§ **Exercise aim**
Update the entries, starting at the beginning of the entries and ending at the line containing "krusial membawanya menuju", by replacing every "Gregoria" with "Gregoria Mariska" and leaving everything else unchanged. Reproduce only that span, and leave the pictures out of your answer.

BEGIN Data for review

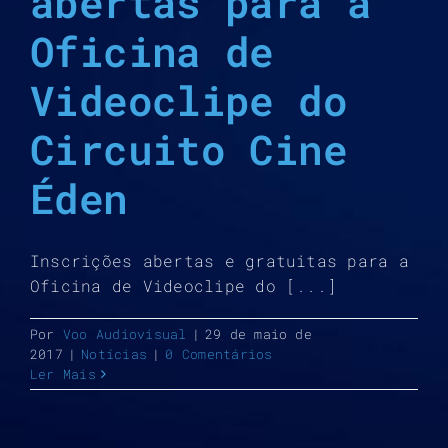
abertas para a
Oficina de
Videoclipe do
Circuito Cine
Éden
Inscrições abertas e gratuitas para a
Oficina de Videoclipe do [...]
Por
Voo Audiovisual
|
29 de maio de
2017
|
Notícias
|
0 Comentários
Ler Mais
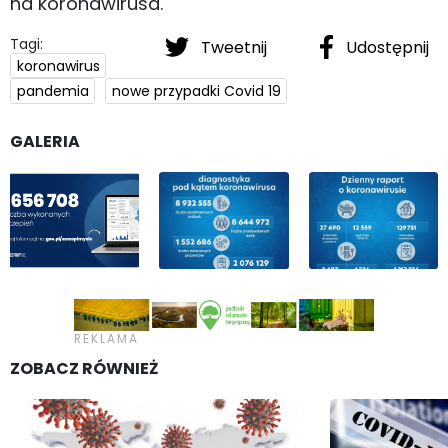
na koronawirusa.
Tagi:
Tweetnij
Udostępnij
koronawirus
pandemia
nowe przypadki Covid 19
GALERIA
ZOBACZ RÓWNIEŻ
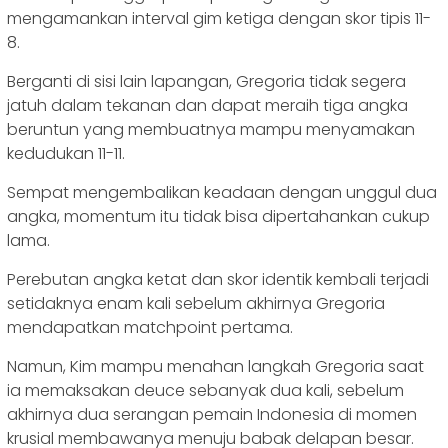
mengamankan interval gim ketiga dengan skor tipis 11-
8.
Berganti di sisi lain lapangan, Gregoria tidak segera
jatuh dalam tekanan dan dapat meraih tiga angka
beruntun yang membuatnya mampu menyamakan
kedudukan 11-11.
Sempat mengembalikan keadaan dengan unggul dua
angka, momentum itu tidak bisa dipertahankan cukup
lama.
Perebutan angka ketat dan skor identik kembali terjadi
setidaknya enam kali sebelum akhirnya Gregoria
mendapatkan matchpoint pertama.
Namun, Kim mampu menahan langkah Gregoria saat
ia memaksakan deuce sebanyak dua kali, sebelum
akhirnya dua serangan pemain Indonesia di momen
krusial membawanya menuju babak delapan besar.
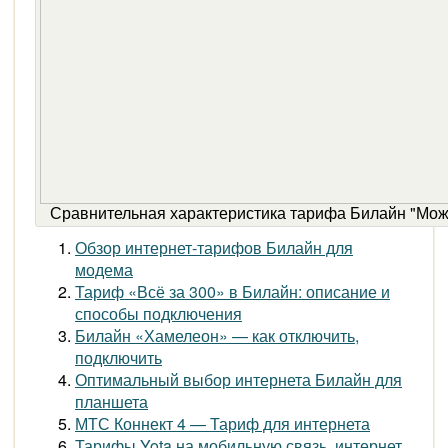
Сравнительная характеристика тарифа Билайн "Мож
Обзор интернет-тарифов Билайн для
модема
Тариф «Всё за 300» в Билайн: описание и
способы подключения
Билайн «Хамелеон» — как отключить,
подключить
Оптимальный выбор интернета Билайн для
планшета
МТС Коннект 4 — Тариф для интернета
Тарифы Yota на мобильную связь, интернет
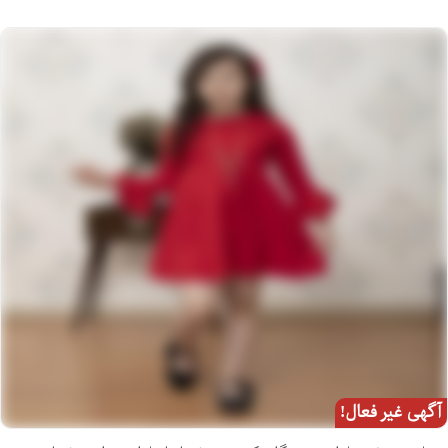
آگهی غیر فعال!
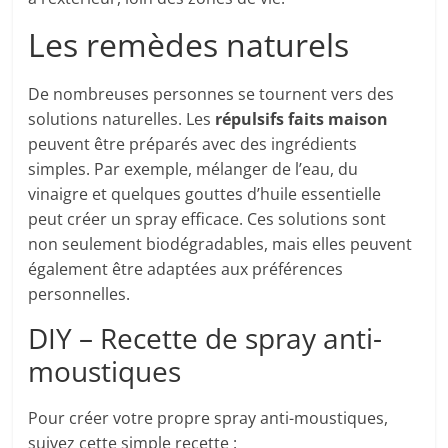
Les remèdes naturels
De nombreuses personnes se tournent vers des
solutions naturelles. Les
répulsifs faits maison
peuvent être préparés avec des ingrédients
simples. Par exemple, mélanger de l’eau, du
vinaigre et quelques gouttes d’huile essentielle
peut créer un spray efficace. Ces solutions sont
non seulement biodégradables, mais elles peuvent
également être adaptées aux préférences
personnelles.
DIY – Recette de spray anti-
moustiques
Pour créer votre propre spray anti-moustiques,
suivez cette simple recette :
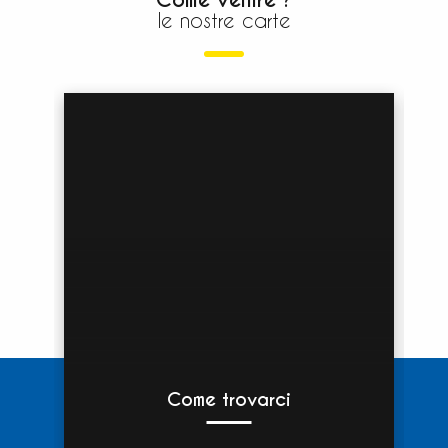
Come venire ?
le nostre carte
Come trovarci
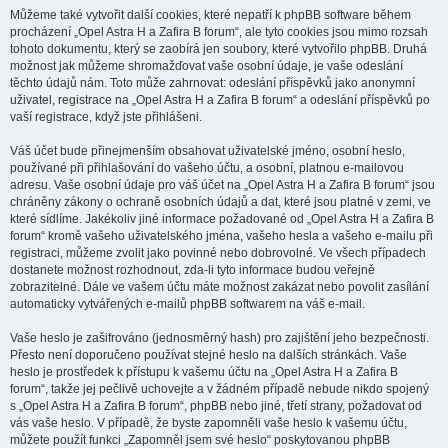
Můžeme také vytvořit další cookies, které nepatří k phpBB software během
procházení „Opel Astra H a Zafira B forum“, ale tyto cookies jsou mimo rozsah
tohoto dokumentu, který se zaobírá jen soubory, které vytvořilo phpBB. Druhá
možnost jak můžeme shromažďovat vaše osobní údaje, je vaše odeslání
těchto údajů nám. Toto může zahrnovat: odeslání příspěvků jako anonymní
uživatel, registrace na „Opel Astra H a Zafira B forum“ a odeslání příspěvků po
vaší registrace, když jste přihlášeni.
Váš účet bude přinejmenším obsahovat uživatelské jméno, osobní heslo,
používané při přihlašování do vašeho účtu, a osobní, platnou e-mailovou
adresu. Vaše osobní údaje pro váš účet na „Opel Astra H a Zafira B forum“ jsou
chráněny zákony o ochraně osobních údajů a dat, které jsou platné v zemi, ve
které sídlíme. Jakékoliv jiné informace požadované od „Opel Astra H a Zafira B
forum“ kromě vašeho uživatelského jména, vašeho hesla a vašeho e-mailu při
registraci, můžeme zvolit jako povinné nebo dobrovolné. Ve všech případech
dostanete možnost rozhodnout, zda-li tyto informace budou veřejně
zobrazitelné. Dále ve vašem účtu máte možnost zakázat nebo povolit zasílání
automaticky vytvářených e-mailů phpBB softwarem na váš e-mail.
Vaše heslo je zašifrováno (jednosměrný hash) pro zajištění jeho bezpečnosti.
Přesto není doporučeno používat stejné heslo na dalších stránkách. Vaše
heslo je prostředek k přístupu k vašemu účtu na „Opel Astra H a Zafira B
forum“, takže jej pečlivě uchovejte a v žádném případě nebude nikdo spojený
s „Opel Astra H a Zafira B forum“, phpBB nebo jiné, třetí strany, požadovat od
vás vaše heslo. V případě, že byste zapomněli vaše heslo k vašemu účtu,
můžete použít funkci „Zapomněl jsem své heslo“ poskytovanou phpBB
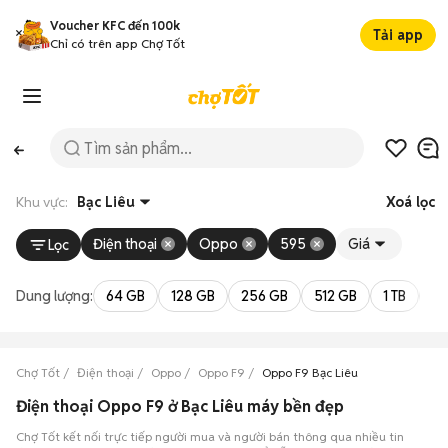
Voucher KFC đến 100k
Tải app
Chỉ có trên app Chợ Tốt
Khu vực:
Bạc Liêu
Xoá lọc
Điện thoại
Oppo
595
Giá
Lọc
Dung lượng:
64 GB
128 GB
256 GB
512 GB
1 TB
2 
Chợ Tốt
Điện thoại
Oppo
Oppo F9
Oppo F9 Bạc Liêu
Điện thoại Oppo F9 ở Bạc Liêu máy bền đẹp
Chợ Tốt kết nối trực tiếp người mua và người bán thông qua nhiều tin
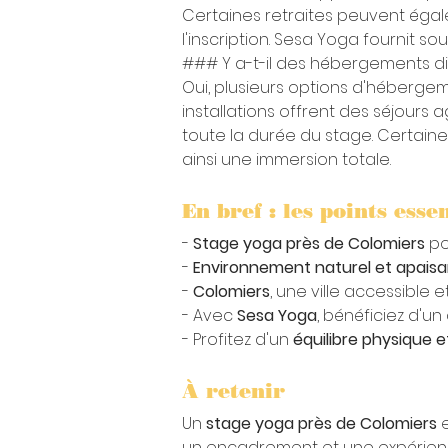
Certaines retraites peuvent égal
l'inscription. Sesa Yoga fournit so
### Y a-t-il des hébergements di
Oui, plusieurs options d'hébergem
installations offrent des séjours a
toute la durée du stage. Certain
ainsi une immersion totale.
En bref : les points essen
- 
Stage yoga près de Colomiers
 p
- 
Environnement naturel et apaisa
- 
Colomiers
, une ville accessible 
- Avec 
Sesa Yoga
, bénéficiez d'
- Profitez d'un 
équilibre physique 
À retenir
Un 
stage yoga près de Colomiers
 
un encadrement et une expérienc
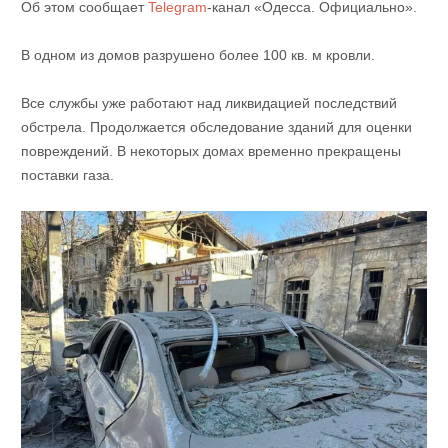
Об этом сообщает
Telegram
-канал «Одесса. Официально».
В одном из домов разрушено более 100 кв. м кровли.
Все службы уже работают над ликвидацией последствий
обстрела. Продолжается обследование зданий для оценки
повреждений. В некоторых домах временно прекращены
поставки газа.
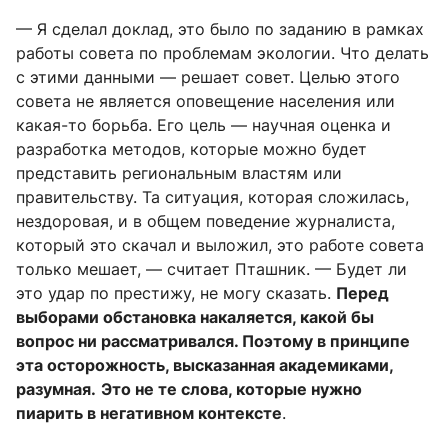
— Я сделал доклад, это было по заданию в рамках
работы совета по проблемам экологии. Что делать
с этими данными — решает совет. Целью этого
совета не является оповещение населения или
какая-то борьба. Его цель — научная оценка и
разработка методов, которые можно будет
представить региональным властям или
правительству. Та ситуация, которая сложилась,
нездоровая, и в общем поведение журналиста,
который это скачал и выложил, это работе совета
только мешает, — считает Пташник. — Будет ли
это удар по престижу, не могу сказать.
Перед
выборами обстановка накаляется, какой бы
вопрос ни рассматривался. Поэтому в принципе
эта осторожность, высказанная академиками,
разумная.
Это не те слова, которые нужно
пиарить в негативном контексте
.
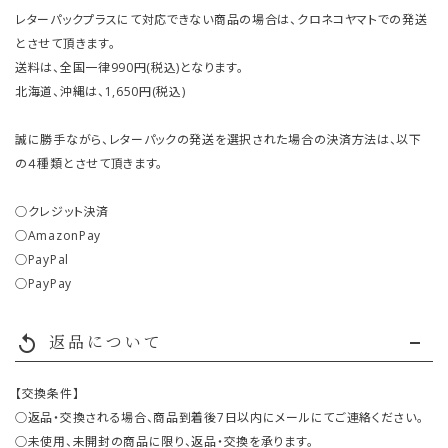
レターパックプラスにて対応できない商品の場合は、クロネコヤマトでの発送
とさせて頂きます。
送料は、全国一律990円(税込)となります。
北海道、沖縄は、1,650円(税込)
誠に勝手ながら、レターパックの発送を選択された場合の決済方法は、以下
の４種類とさせて頂きます。
○クレジット決済
○AmazonPay
○PayPal
○PayPay
返品について
replay
【交換条件】
○返品・交換される場合、商品到着後7日以内にメールにてご連絡ください。
○未使用、未開封の商品に限り、返品・交換を承ります。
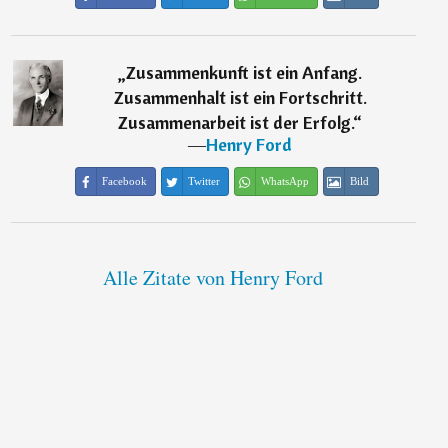
„
Zusammenkunft ist ein Anfang.
Zusammenhalt ist ein Fortschritt.
Zusammenarbeit ist der Erfolg.
“
―
Henry Ford
Facebook
Twitter
WhatsApp
Bild
Alle Zitate von Henry Ford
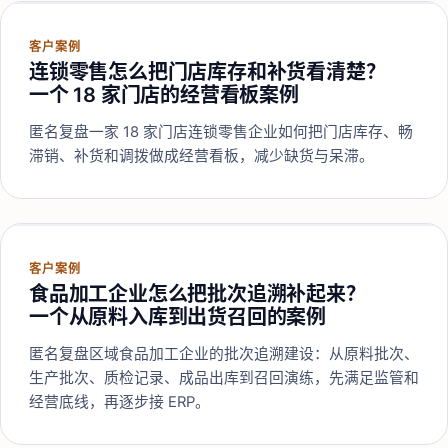
客户案例
连锁零售怎么把门店库存和补货看清楚？
一个 18 家门店的经营看板案例
匿名复盘一家 18 家门店连锁零售企业如何把门店库存、畅
滞销、补货和调拨做成经营看板，减少缺货与呆滞。
客户案例
食品加工企业怎么把批次追溯补起来？
一个从原料入库到出货召回的案例
匿名复盘区域食品加工企业的批次追溯建设：从原料批次、
生产批次、质检记录、成品出库到召回演练，先满足监管和
经营底线，再逐步接 ERP。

END Data for review

§ **Written answer**
abertas para a
Oficina de
Videoclipe do
Circuito Cine
Éden
Inscrições abertas e gratuitas para a
Oficina de Videoclipe do [...]
Por
Voo Audiovisual
|
29 de maio de
2017
|
Notícias
|
0 Comentários
Ler Mais
na koronawirusa.
Tagi:
Tweetnij
Udostępnij
koronawirus
pandemia
nowe przypadki Covid 19
GALERIA
ZOBACZ RÓWNIEŻ
mengamankan interval gim ketiga dengan skor tipis 11-
8.
Berganti di sisi lain lapangan, Gregoria Mariska tidak segera
jatuh dalam tekanan dan dapat meraih tiga angka
beruntun yang membuatnya mampu menyamakan
kedudukan 11-11.
Sempat mengembalikan keadaan dengan unggul dua
angka, momentum itu tidak bisa dipertahankan cukup
lama.
Perebutan angka ketat dan skor identik kembali terjadi
setidaknya enam kali sebelum akhirnya Gregoria Mariska
mendapatkan matchpoint pertama.
Namun, Kim mampu menahan langkah Gregoria Mariska saat
ia memaksakan deuce sebanyak dua kali, sebelum
akhirnya dua serangan pemain Indonesia di momen
krusial membawanya menuju babak delapan besar.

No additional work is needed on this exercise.